Ultrasound News: Thinking Cap
By Keith Loria
Radiology Today
Vol. 23 No. 1 P. 26

Researchers are working on a wearable head scanner to enable photoacoustic imaging.

Historically, imaging of the adult human brain has primarily been conducted with MRI, which is excellent in penetration depth and soft tissue contrast but suffers from a low imaging speed and high cost. There has long been a strong demand for faster brain imaging technology. Researchers in the Penn State College of Engineering believe that this demand will be met with proposed technology that aims to facilitate brain disease diagnoses by providing real-time, high-resolution functional imaging that is not achievable by other imaging modalities.

The researchers have proposed creating a wearable head scanner that can clearly visualize and accurately assess the brain via a photoacoustic imaging device embedded in a stretchable, flexible material. Photoacoustic imaging generates ultrasonic waves with a pulsed laser and reconstructs the image of light energy absorption distribution in the tissue.

The team is led by Yun Jing, PhD, the principal investigator and an associate professor of acoustics and biomedical engineering at Penn State University, and Huanyu “Larry” Cheng, PhD, an assistant professor of engineering science and mechanics at Penn State. Thanks to a two-year, approximately $900,000 grant from the National Institutes of Health’s BRAIN Initiative, the research team plans to build a prototype of the wearable scanner to advance the diagnosis and treatment of neurological issues through accessible testing.

Challenging Parameters
Jing had been working on transcranial ultrasound for more than 10 years and was aware of the fact that a major brain imaging challenge lies in sending ultrasound waves through the skull. “After I moved to Penn State last year, I was ecstatic to find out that Dr. Cheng was working on soft electronics,” he explains. “After some discussion, it became clear to us that we could collaborate on this idea of developing a stretchable array for improving brain imaging using photoacoustics.” Because photoacoustic imaging is similar to ultrasound imaging, in that both can be propagated with relatively portable devices, the research team knew it would be less expensive than MRI, while also avoiding the radiation associated with CT scans.

Junjie Yao, PhD, an assistant professor of biomedical engineering at Duke University, who was part of the team, had been working on photoacoustic imaging for more than a decade. “Although it is always promising for adult human brain imaging, it has never been achieved, due to the exceeding difficulty of getting the ultrasound waves out of the brain with the bone intact,” Yao says. “The skull distorts and attenuates the ultrasound signals, making the signals practically useless when reconstructing the photoacoustic images. The team has been working together for years to find a solution and making baby steps toward a breakthrough idea.”

Creating a working helmet scanner is not easy. For one, Jing notes, it’s extremely difficult to locate each sensor after the array is stretched. “We have several possible solutions in mind and will test them in this [National Institutes of Health]–funded project,” he says.

But that’s just the beginning. Yao says another challenge is the number of ultrasound transducer elements that can be assembled into the helmet, which eventually determines the spatial resolution and field of view of the imaging.

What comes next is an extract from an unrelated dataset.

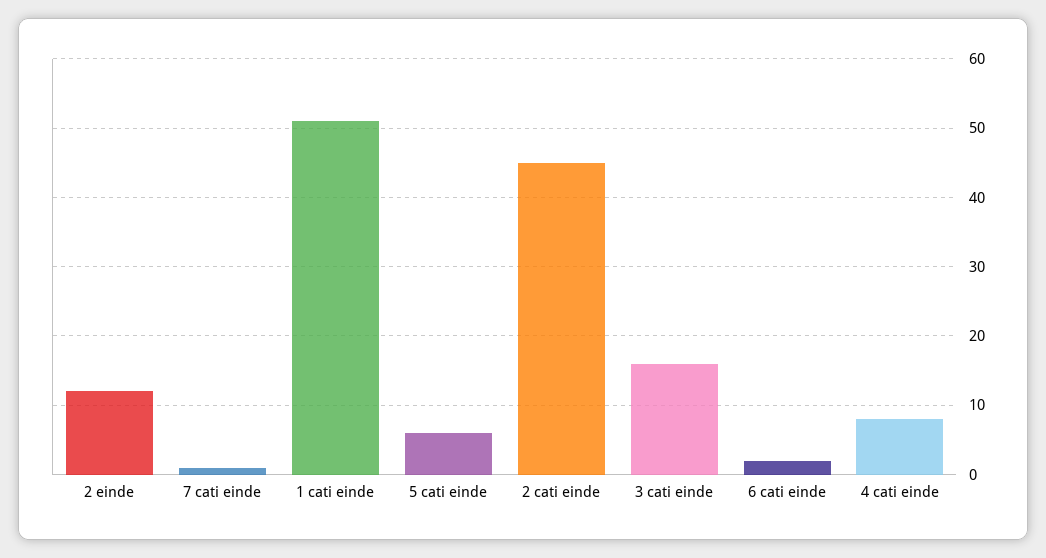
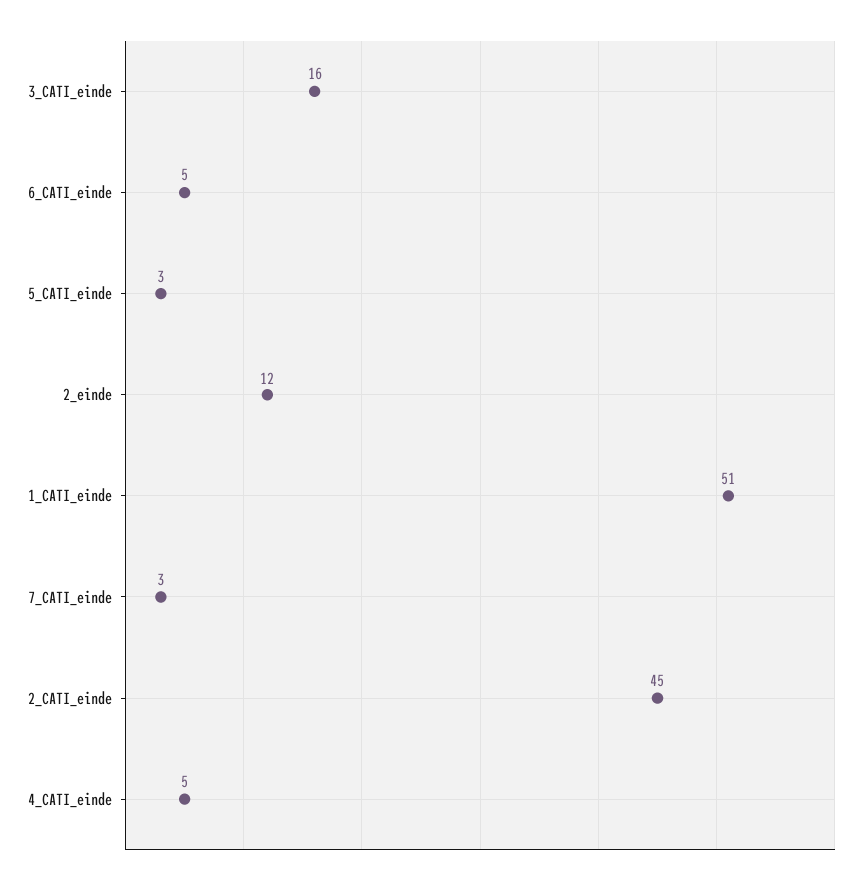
7 cati einde: 1 -> 3
5 cati einde: 6 -> 3
6 cati einde: 2 -> 5
4 cati einde: 8 -> 5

Then there’s the accuracy of the computational model that can correct for the skull’s aberration and distortion of the ultrasound signals, as well as the light delivery into the brain through the skin and skull to generate sufficient photoacoustic signals of the brain’s hemodynamics. “The key component is the flexible ultrasound detector array that can be flexibly mounted to the patient’s head,” Jing says. “Several other innovations include computational model transcranial photoacoustic imaging reconstruction, local light excitation with high delivery efficiency and safety, and an optical tracking method to map the helmet’s location and dimension.”

A View of the Future
As of early December 2021, the researchers were working on a proof-of-concept study. “We plan to demonstrate a 256-element stretchable array and test it using ex vivo human skulls and brain phantoms,” Jing says. “If successful, we will apply for more funding to develop a larger array that can truly be used as a helmet.”

The goal is to develop the prototype systems during the two-year grant period and then validate it on head-mimicking phantoms for technical iteration. A larger array (full helmet) will probably take an additional three to four years to make and test.

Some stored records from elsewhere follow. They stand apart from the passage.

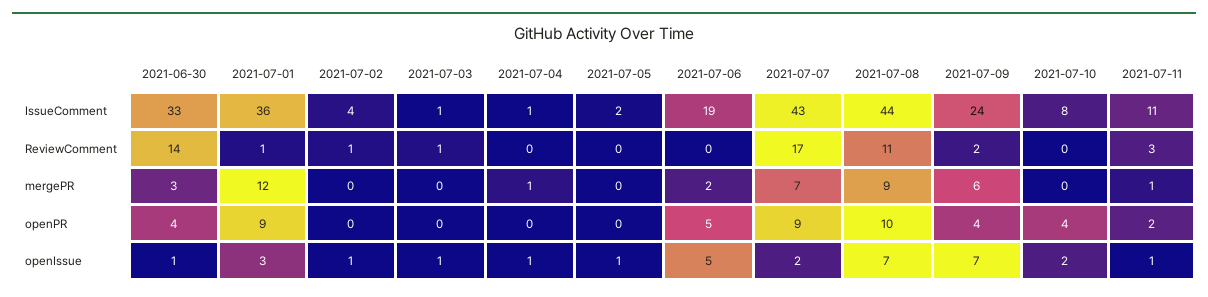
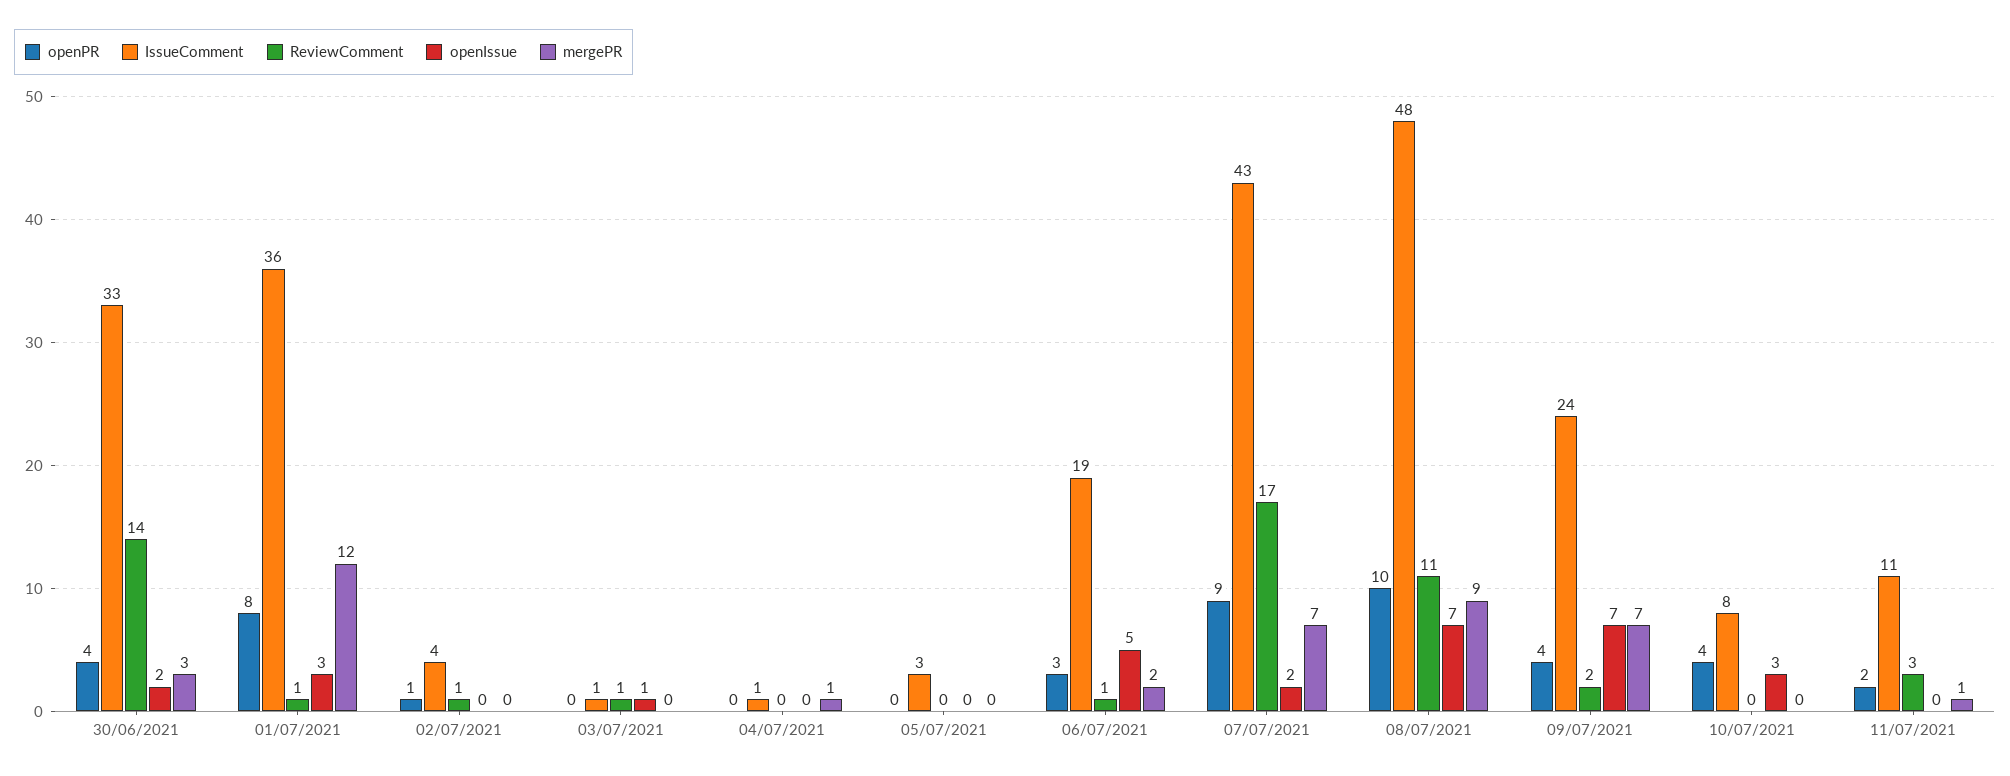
IssueComment, 2021-07-05: 2 -> 3
IssueComment, 2021-07-08: 44 -> 48
ReviewComment, 2021-07-06: 0 -> 1
mergePR, 2021-07-09: 6 -> 7
openPR, 2021-07-01: 9 -> 8
openPR, 2021-07-02: 0 -> 1
openPR, 2021-07-06: 5 -> 3
openIssue, 2021-06-30: 1 -> 2
openIssue, 2021-07-02: 1 -> 0
openIssue, 2021-07-04: 1 -> 0
openIssue, 2021-07-05: 1 -> 0
openIssue, 2021-07-10: 2 -> 3
openIssue, 2021-07-11: 1 -> 0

Once a prototype is ready, Yao and Wuwei Feng, MD, MS, division chief of stroke and vascular neurology and a professor of neurology at the Duke University School of Medicine, will test its function and capabilities. “We believe the stretchable ultrasound array coupled with novel local light illumination and the advanced transcranial computational tool will do the magic,” Yao says.

In the clinical setting, Jing hopes that the helmet will one day be used to do functional imaging of freely behaving humans for behavioral testing—similar to the use of functional MRI but much cheaper—and detecting intracranial hemorrhage.

“This is a longshot goal. The technology is clinically promising and significant. The major task is to demonstrate its effectiveness and safety before the translation,” Jing says. “We hope to understand better the brain’s hemodynamic impairment in diseases and restoration in treatment. We also expect to apply this technology for fundamental brain research, such as decoding brain activity during dreams and language use.”

— Keith Loria is a freelance writer based in Oakton, Virginia. He is a frequent contributor to Radiology Today.